BARCELONA/SEOUL (Reuters) - Cell phone makers LG Electronics and Research in Motion warned on sales and profit growth on Wednesday, the latest sign a consumer spending spree on expensive gadgets has dried up amid economic gloom.
The world’s fifth-largest handset maker LG said its sales growth would slow sharply next year, while Blackberry-maker RIM, No. 6, cuts its third-quarter sales and profit forecasts well below Wall Street consensus.
“The latest flurry of warnings shows the economic turmoil is impacting everyone in the mobile value chain — from component suppliers to manufacturers, distributors and retailers right down to the consumer on the high street,” said CCS Insight analyst Geoff Blaber.
“Demand is being impacted across the entire market,” he said.
The world’s two largest cell phone makers, Nokia and Samsung Electronics, have already warned the handset market could contract next year.
Nokia is expected to shed more light on the demand situation and industry outlook at an investor meeting on Thursday in New York.
Shares in RIM were indicated to fall sharply on Wednesday after its surprise announcement on Tuesday night.
RIM said it expected fiscal third-quarter revenue of $2.75-$2.78 billion — 9 percent below the midpoint of analysts’ forecasts, while adjusted earnings are now expected to be 81-83 cents per share, compared with 89-97 cents per share the company had initially forecast for its third quarter.
The expected number of net new BlackBerry subscriber accounts added in the quarter would be about 2.6 million, RIM said, roughly 10 percent below its previous forecast for 2.9 million.
RIM’s warning shows that even the most lucrative segment of the phone industry, smartphones, faces difficulties next year.

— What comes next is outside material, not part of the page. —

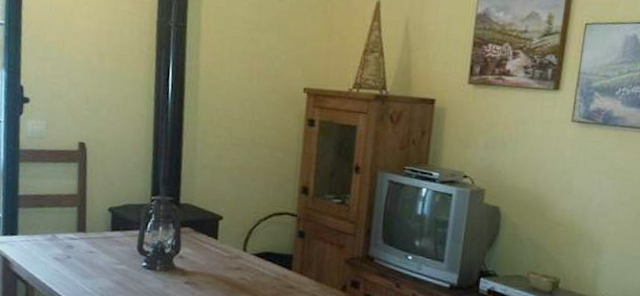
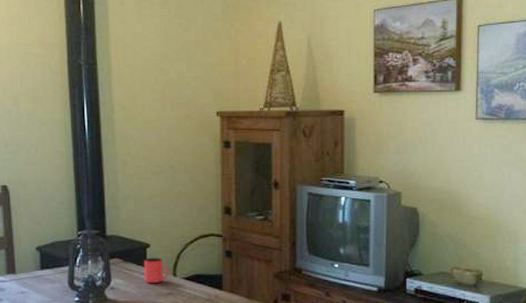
cup: none [214,230,239,257] -> present [144,257,169,284]

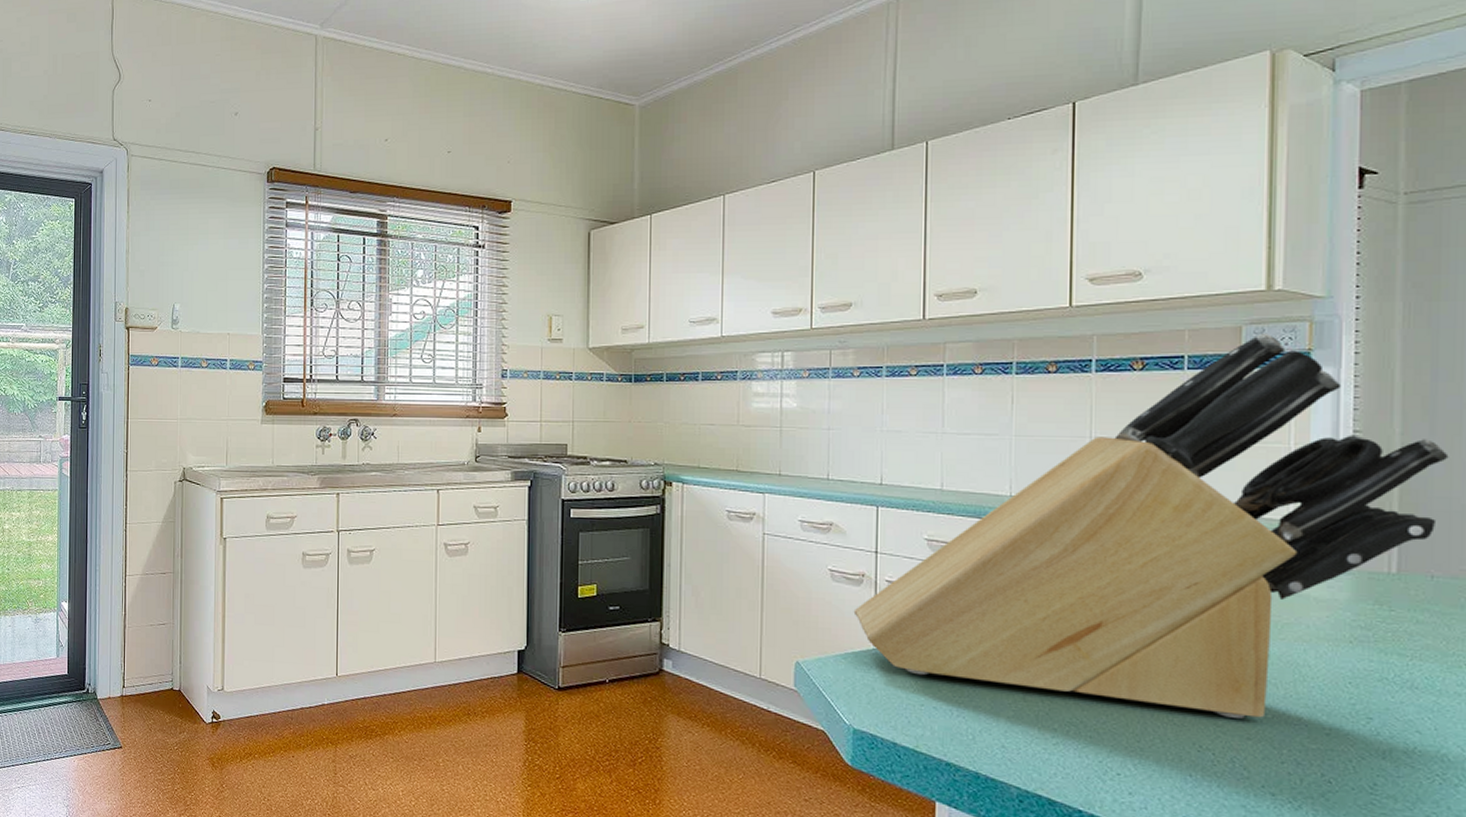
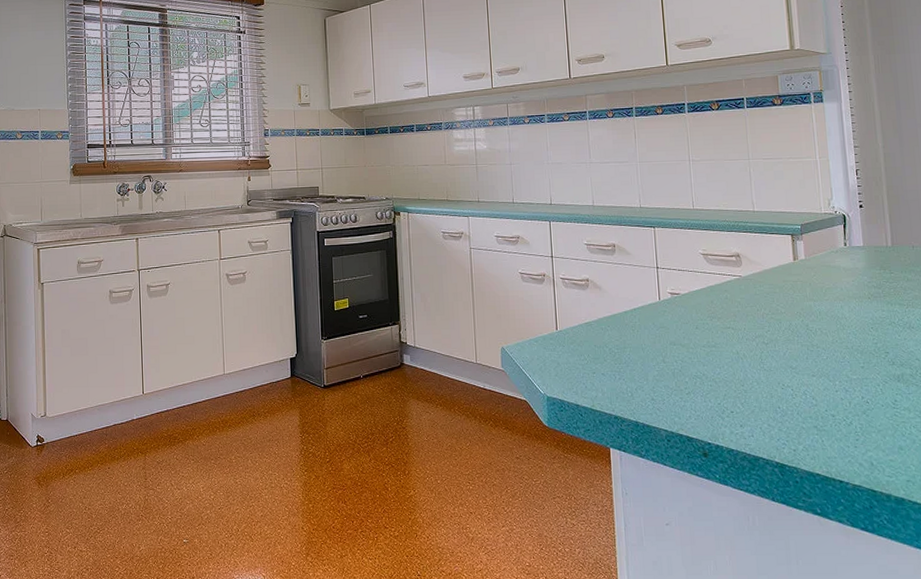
knife block: present [853,332,1449,719] -> none [539,79,913,361]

“Whilst smartphones will be a growing segment in a shrinking market next year, this is further evidence that growth looks set to slow considerably compared with 2008,” Blaber said.
LG Electronics said on Wednesday it expects to achieve slender growth in handset sales in 2009 but aims to raise its global market share amid the ongoing economic downturn.
“The pace of growth is set to slow noticeably,” said Skott Ahn, president and chief executive of LG’s mobile communications unit, adding LG’s average handset growth rate of around 30 percent in previous years would slow to only a “slight” growth in 2009.
Also on Wednesday, German chipmaker Infineon said it sees a significant fall in revenue and an operating loss in its 2009 fiscal year, but mainly due to declining demand from automakers.
Last week STMicroelectronics, Europe’s biggest semiconductor maker, cut its fourth-quarter earnings and sales outlook, blaming the recent slowdown in the wireless, automotive and computer peripheral sectors.